### Your objective
Arrange the lines in the records below, from the one containing "In pressure, how" through the one containing "Which series has", inclusive, as a JSON list of strings with one string per line, omitting blank lines and leaving out the pictures.

### Data provided
- - - -
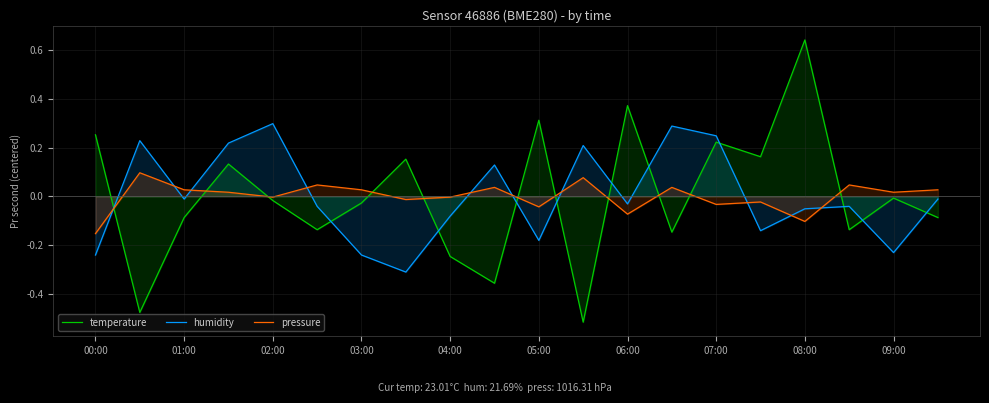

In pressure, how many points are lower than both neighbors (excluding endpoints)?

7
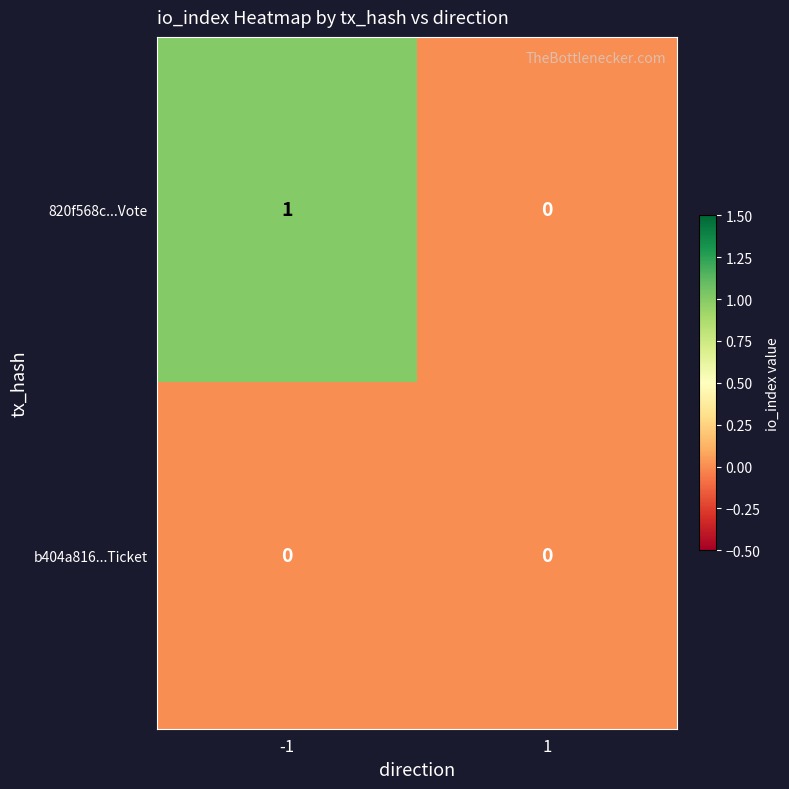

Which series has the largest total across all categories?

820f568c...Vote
- - - -
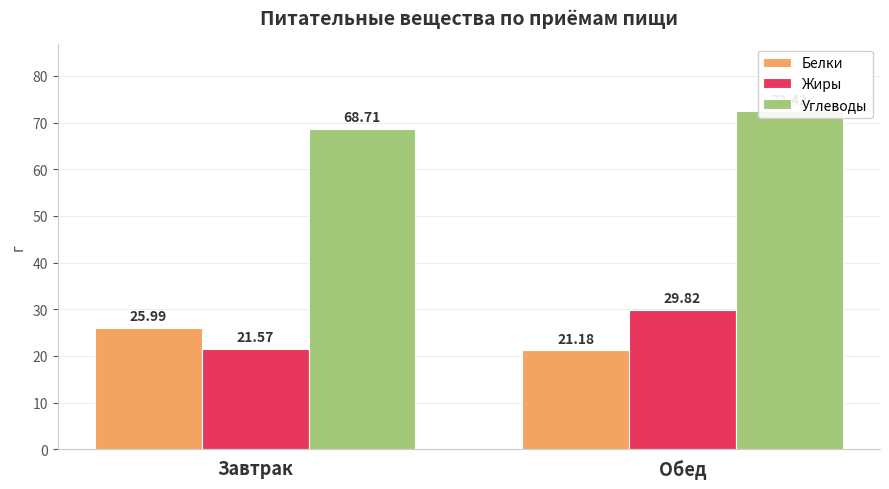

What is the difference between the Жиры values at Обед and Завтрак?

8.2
- - - -
### Response to the task
[
  "In pressure, how many points are lower than both neighbors (excluding endpoints)?",
  "7",
  "Which series has the largest total across all categories?"
]